%%

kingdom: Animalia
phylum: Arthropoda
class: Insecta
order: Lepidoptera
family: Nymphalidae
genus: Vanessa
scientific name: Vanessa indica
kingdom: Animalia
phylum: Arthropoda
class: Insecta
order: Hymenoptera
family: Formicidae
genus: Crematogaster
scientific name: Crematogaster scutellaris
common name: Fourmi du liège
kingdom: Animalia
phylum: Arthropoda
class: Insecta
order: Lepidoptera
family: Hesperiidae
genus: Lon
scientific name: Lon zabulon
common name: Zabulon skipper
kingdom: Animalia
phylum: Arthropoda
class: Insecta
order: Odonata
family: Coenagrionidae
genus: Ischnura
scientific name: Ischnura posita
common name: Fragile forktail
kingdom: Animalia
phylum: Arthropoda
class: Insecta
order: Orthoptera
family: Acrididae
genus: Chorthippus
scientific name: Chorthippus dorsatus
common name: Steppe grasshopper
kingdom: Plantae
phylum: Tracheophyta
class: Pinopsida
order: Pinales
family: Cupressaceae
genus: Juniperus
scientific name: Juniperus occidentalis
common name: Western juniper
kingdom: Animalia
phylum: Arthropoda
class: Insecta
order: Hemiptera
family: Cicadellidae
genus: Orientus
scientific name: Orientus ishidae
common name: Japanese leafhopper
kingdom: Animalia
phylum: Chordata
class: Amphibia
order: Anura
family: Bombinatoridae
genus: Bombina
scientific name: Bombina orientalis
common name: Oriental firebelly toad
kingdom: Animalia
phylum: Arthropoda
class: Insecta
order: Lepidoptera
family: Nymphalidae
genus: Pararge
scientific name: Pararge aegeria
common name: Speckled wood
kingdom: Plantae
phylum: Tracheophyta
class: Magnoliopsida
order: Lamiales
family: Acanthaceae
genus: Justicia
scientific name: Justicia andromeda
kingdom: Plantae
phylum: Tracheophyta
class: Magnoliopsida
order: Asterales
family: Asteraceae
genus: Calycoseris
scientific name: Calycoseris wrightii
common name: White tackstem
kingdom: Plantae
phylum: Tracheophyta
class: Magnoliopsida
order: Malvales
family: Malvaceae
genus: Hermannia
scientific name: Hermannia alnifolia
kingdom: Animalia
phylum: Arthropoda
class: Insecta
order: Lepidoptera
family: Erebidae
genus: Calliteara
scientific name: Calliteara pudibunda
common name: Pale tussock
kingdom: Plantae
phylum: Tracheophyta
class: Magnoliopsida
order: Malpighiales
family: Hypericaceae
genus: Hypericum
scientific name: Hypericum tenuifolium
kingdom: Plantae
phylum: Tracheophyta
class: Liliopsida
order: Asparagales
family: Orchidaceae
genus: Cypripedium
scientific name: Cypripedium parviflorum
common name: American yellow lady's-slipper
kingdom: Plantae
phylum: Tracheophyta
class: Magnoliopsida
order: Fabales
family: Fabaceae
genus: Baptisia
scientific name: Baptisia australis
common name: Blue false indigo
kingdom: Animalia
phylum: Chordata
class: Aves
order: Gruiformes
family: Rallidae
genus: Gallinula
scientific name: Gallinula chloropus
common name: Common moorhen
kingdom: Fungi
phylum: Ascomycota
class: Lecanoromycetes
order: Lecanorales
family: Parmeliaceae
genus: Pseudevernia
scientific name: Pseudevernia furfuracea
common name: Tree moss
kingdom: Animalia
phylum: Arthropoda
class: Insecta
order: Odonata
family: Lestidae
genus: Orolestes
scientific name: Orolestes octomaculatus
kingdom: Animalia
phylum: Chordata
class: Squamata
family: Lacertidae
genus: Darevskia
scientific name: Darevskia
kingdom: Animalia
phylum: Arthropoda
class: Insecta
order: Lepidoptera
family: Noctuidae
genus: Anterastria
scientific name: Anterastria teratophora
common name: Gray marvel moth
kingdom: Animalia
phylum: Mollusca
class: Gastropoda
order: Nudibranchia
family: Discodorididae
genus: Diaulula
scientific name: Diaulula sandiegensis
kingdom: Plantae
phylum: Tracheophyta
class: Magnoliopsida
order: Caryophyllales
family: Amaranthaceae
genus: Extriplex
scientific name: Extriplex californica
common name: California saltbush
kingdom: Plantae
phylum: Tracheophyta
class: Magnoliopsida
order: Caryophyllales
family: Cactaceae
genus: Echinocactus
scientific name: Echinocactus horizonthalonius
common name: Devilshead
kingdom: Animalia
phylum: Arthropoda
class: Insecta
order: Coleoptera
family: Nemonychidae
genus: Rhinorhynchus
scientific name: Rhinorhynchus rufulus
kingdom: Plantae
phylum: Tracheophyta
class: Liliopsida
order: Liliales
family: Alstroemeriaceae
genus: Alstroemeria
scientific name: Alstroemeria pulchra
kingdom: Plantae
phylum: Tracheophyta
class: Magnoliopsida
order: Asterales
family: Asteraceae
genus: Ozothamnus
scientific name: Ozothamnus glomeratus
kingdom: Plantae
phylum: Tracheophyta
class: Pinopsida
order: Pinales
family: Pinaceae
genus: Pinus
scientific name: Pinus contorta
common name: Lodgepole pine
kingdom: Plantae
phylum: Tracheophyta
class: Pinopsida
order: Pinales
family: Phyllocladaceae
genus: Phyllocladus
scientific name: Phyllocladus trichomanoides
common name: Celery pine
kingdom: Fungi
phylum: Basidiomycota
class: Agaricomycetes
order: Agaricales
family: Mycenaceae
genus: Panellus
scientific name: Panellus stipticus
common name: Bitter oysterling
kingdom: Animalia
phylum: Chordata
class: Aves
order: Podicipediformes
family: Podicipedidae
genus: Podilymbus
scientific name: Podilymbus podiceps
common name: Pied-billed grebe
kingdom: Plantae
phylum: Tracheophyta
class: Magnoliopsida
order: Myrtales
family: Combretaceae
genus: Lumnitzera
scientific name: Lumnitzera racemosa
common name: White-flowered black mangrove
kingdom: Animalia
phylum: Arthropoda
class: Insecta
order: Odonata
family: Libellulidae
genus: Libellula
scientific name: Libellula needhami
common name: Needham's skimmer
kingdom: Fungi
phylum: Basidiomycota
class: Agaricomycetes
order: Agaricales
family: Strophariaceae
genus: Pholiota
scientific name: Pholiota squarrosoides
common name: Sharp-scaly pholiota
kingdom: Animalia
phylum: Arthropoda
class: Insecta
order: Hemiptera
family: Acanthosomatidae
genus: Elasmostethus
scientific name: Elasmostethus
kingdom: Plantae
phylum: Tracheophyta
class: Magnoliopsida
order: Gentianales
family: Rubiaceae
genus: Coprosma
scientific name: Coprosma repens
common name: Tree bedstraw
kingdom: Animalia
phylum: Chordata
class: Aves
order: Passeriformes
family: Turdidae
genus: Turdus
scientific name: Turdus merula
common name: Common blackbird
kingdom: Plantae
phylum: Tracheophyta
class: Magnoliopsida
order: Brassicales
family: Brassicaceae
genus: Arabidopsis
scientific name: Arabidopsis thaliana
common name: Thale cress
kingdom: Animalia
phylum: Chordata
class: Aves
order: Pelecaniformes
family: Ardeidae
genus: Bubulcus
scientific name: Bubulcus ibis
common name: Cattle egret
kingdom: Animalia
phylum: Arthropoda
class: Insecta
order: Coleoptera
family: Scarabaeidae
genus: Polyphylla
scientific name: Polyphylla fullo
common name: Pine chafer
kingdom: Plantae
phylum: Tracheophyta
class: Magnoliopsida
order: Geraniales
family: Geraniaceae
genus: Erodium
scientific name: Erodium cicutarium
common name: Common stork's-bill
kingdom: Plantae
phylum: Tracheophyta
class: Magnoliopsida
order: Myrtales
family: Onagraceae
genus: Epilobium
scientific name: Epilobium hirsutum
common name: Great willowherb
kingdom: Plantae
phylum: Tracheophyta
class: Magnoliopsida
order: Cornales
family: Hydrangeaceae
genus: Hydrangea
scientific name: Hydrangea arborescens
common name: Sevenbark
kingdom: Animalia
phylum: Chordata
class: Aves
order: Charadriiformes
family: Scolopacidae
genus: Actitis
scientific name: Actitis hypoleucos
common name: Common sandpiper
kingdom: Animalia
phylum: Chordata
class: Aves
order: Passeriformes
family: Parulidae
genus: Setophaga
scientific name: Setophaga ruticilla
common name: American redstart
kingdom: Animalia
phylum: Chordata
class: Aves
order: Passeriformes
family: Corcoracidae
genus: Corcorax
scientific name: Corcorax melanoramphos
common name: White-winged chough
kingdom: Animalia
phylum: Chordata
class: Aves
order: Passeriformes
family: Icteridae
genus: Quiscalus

%%

[Aim of the exercise]: Put the lines of the records, from the first line up to and including the line that contains "common name: Speckled wood", into a JSON list of strings with one string per line, omitting any blank lines.

[Solution for this task]:
[
  "kingdom: Animalia",
  "phylum: Arthropoda",
  "class: Insecta",
  "order: Lepidoptera",
  "family: Nymphalidae",
  "genus: Vanessa",
  "scientific name: Vanessa indica",
  "kingdom: Animalia",
  "phylum: Arthropoda",
  "class: Insecta",
  "order: Hymenoptera",
  "family: Formicidae",
  "genus: Crematogaster",
  "scientific name: Crematogaster scutellaris",
  "common name: Fourmi du liège",
  "kingdom: Animalia",
  "phylum: Arthropoda",
  "class: Insecta",
  "order: Lepidoptera",
  "family: Hesperiidae",
  "genus: Lon",
  "scientific name: Lon zabulon",
  "common name: Zabulon skipper",
  "kingdom: Animalia",
  "phylum: Arthropoda",
  "class: Insecta",
  "order: Odonata",
  "family: Coenagrionidae",
  "genus: Ischnura",
  "scientific name: Ischnura posita",
  "common name: Fragile forktail",
  "kingdom: Animalia",
  "phylum: Arthropoda",
  "class: Insecta",
  "order: Orthoptera",
  "family: Acrididae",
  "genus: Chorthippus",
  "scientific name: Chorthippus dorsatus",
  "common name: Steppe grasshopper",
  "kingdom: Plantae",
  "phylum: Tracheophyta",
  "class: Pinopsida",
  "order: Pinales",
  "family: Cupressaceae",
  "genus: Juniperus",
  "scientific name: Juniperus occidentalis",
  "common name: Western juniper",
  "kingdom: Animalia",
  "phylum: Arthropoda",
  "class: Insecta",
  "order: Hemiptera",
  "family: Cicadellidae",
  "genus: Orientus",
  "scientific name: Orientus ishidae",
  "common name: Japanese leafhopper",
  "kingdom: Animalia",
  "phylum: Chordata",
  "class: Amphibia",
  "order: Anura",
  "family: Bombinatoridae",
  "genus: Bombina",
  "scientific name: Bombina orientalis",
  "common name: Oriental firebelly toad",
  "kingdom: Animalia",
  "phylum: Arthropoda",
  "class: Insecta",
  "order: Lepidoptera",
  "family: Nymphalidae",
  "genus: Pararge",
  "scientific name: Pararge aegeria",
  "common name: Speckled wood"
]